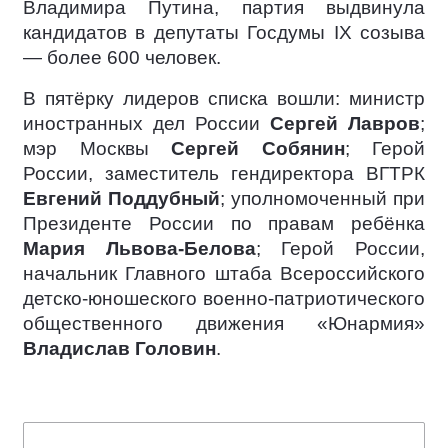
Владимира Путина, партия выдвинула
кандидатов в депутаты Госдумы IX созыва
— более 600 человек.
В пятёрку лидеров списка вошли: министр
иностранных дел России
Сергей Лавров
;
мэр Москвы
Сергей Собянин
; Герой
России, заместитель гендиректора ВГТРК
Евгений Поддубный
; уполномоченный при
Президенте России по правам ребёнка
Мария Львова-Белова
; Герой России,
начальник Главного штаба Всероссийского
детско-юношеского военно-патриотического
общественного движения «Юнармия»
Владислав Головин
.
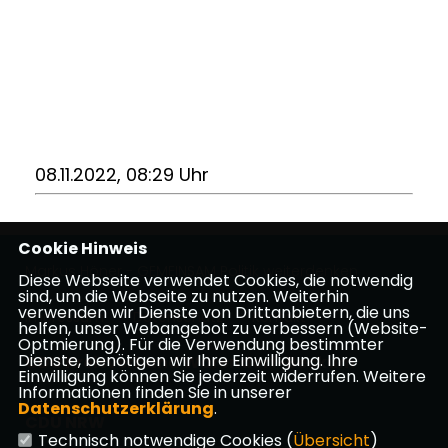
08.11.2022, 08:29 Uhr
Cookie Hinweis
Markus Höner - GEMEINSAM Politik weiterdenken
Diese Webseite verwendet Cookies, die notwendig
sind, um die Webseite zu nutzen. Weiterhin
verwenden wir Dienste von Drittanbietern, die uns
Impressum
Datenschutz
Kontakt
helfen, unser Webangebot zu verbessern (Website-
Optmierung). Für die Verwendung bestimmter
Dienste, benötigen wir Ihre Einwilligung. Ihre
CDU Kreisverband Warendorf-Beckum
Einwilligung können Sie jederzeit widerrufen. Weitere
Informationen finden Sie in unserer
Datenschutzerklärung
.
CDU NRW
Technisch notwendige Cookies (
Übersicht
)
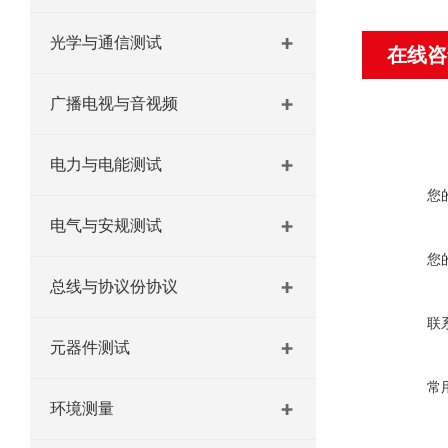
光学与通信测试
在线咨
广播电视与音视频
电力与电能测试
您
电气与安规测试
您
总线与协议份协议
联
元器件测试
常
环境测量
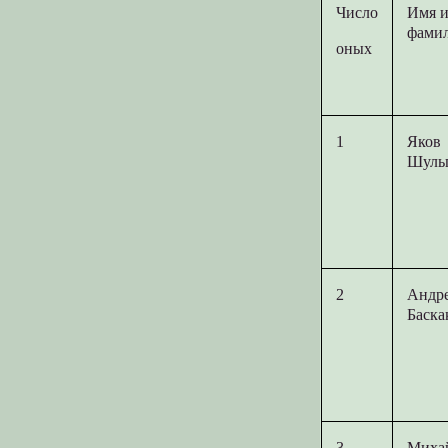
Число
Имя и
фами
оных
1
Яков
Шуль
2
Андр
Баска
3
Миха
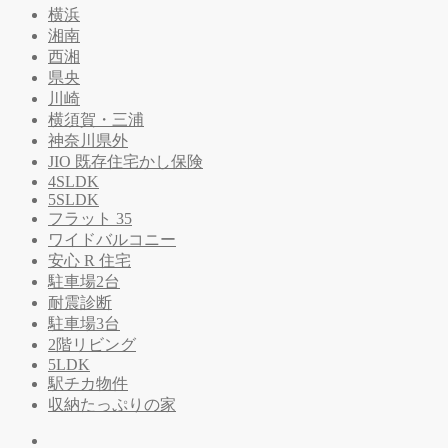
横浜
湘南
西湘
県央
川崎
横須賀・三浦
神奈川県外
JIO 既存住宅かし保険
4SLDK
5SLDK
フラット 35
ワイドバルコニー
安心 R 住宅
駐車場2台
耐震診断
駐車場3台
2階リビング
5LDK
駅チカ物件
収納たっぷりの家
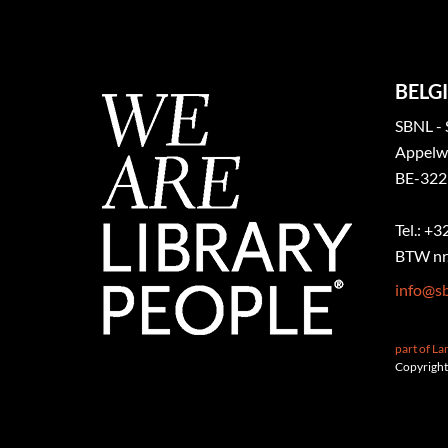
BELGI
SBNL - 
Appelw
BE-322
Tel.: +
BTW nr.
info@sb
part of L
Copyright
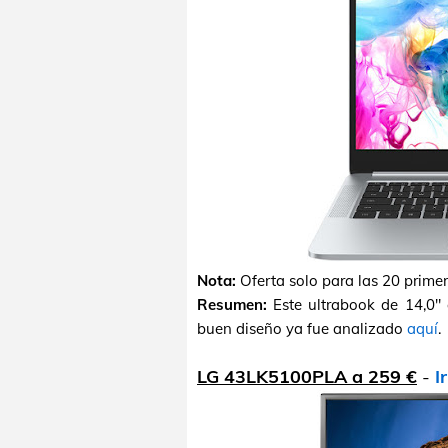
Nota:
Oferta solo para las 20 prime
Resumen:
Este ultrabook de 14,0"
buen diseño ya fue analizado
aquí
.
LG 43LK5100PLA a 259 €
-
I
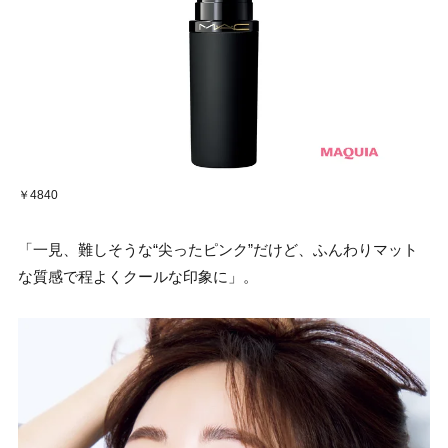
￥4840
「一見、難しそうな“尖ったピンク”だけど、ふんわりマット
な質感で程よくクールな印象に」。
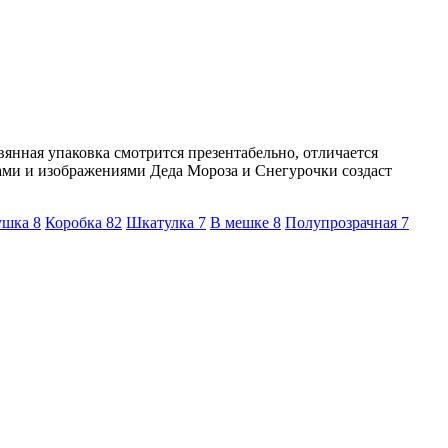
вянная упаковка смотрится презентабельно, отличается
ами и изображениями Деда Мороза и Снегурочки создаст
рушка
8
Коробка
82
Шкатулка
7
В мешке
8
Полупрозрачная
7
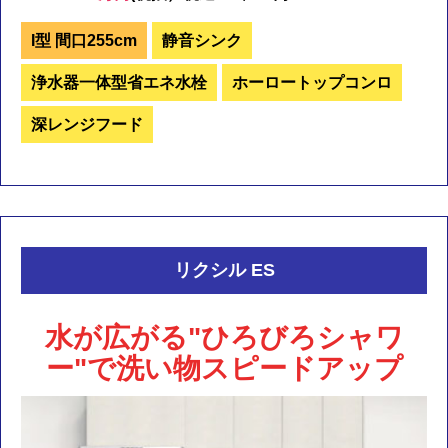
I型 間口255cm
静音シンク
浄水器一体型省エネ水栓
ホーロートップコンロ
深レンジフード
リクシル ES
水が広がる"ひろびろシャワ
ー"で洗い物スピードアップ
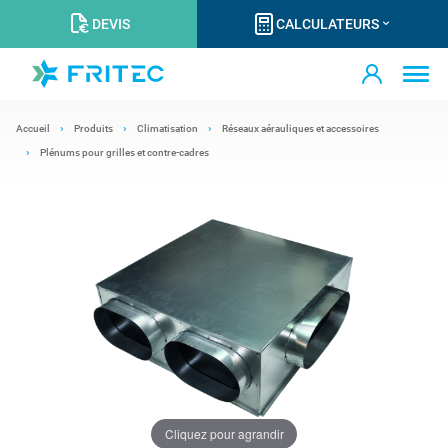
DEVIS
CALCULATEURS
Accueil
Produits
Climatisation
Réseaux aérauliques et accessoires
Plénums pour grilles et contre-cadres
Cliquez pour agrandir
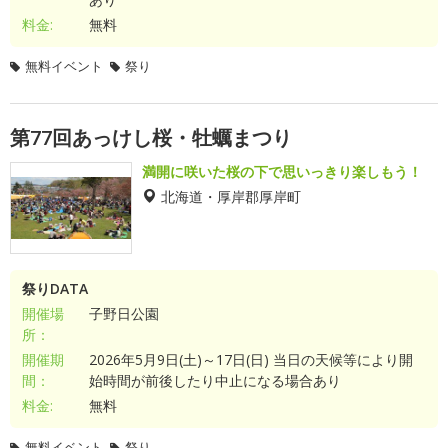
料金:
無料
無料イベント
祭り
第77回あっけし桜・牡蠣まつり
満開に咲いた桜の下で思いっきり楽しもう！
北海道・厚岸郡厚岸町
祭りDATA
開催場
子野日公園
所：
開催期
2026年5月9日(土)～17日(日) 当日の天候等により開
間：
始時間が前後したり中止になる場合あり
料金:
無料
無料イベント
祭り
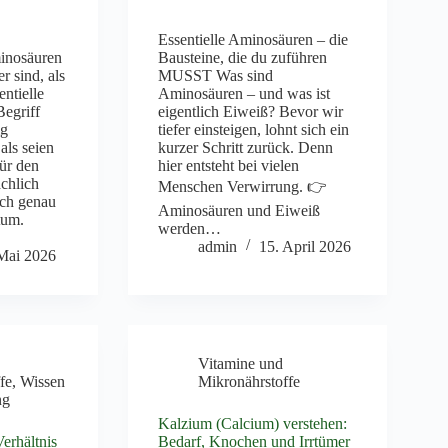
Essentielle Aminosäuren – die
minosäuren
Bausteine, die du zuführen
r sind, als
MUSST Was sind
ntielle
Aminosäuren – und was ist
egriff
eigentlich Eiweiß? Bevor wir
ig
tiefer einsteigen, lohnt sich ein
 als seien
kurzer Schritt zurück. Denn
ür den
hier entsteht bei vielen
chlich
Menschen Verwirrung. 👉
och genau
Aminosäuren und Eiweiß
rtum.
werden…
admin
15. April 2026
Mai 2026
Vitamine und
fe
,
Wissen
Mikronährstoffe
ng
Kalzium (Calcium) verstehen:
erhältnis
Bedarf, Knochen und Irrtümer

--*--

Count how many lines in the entries above contain the string "pour", treating uppercase and lowercase letters as different. Reply with the number alone.

2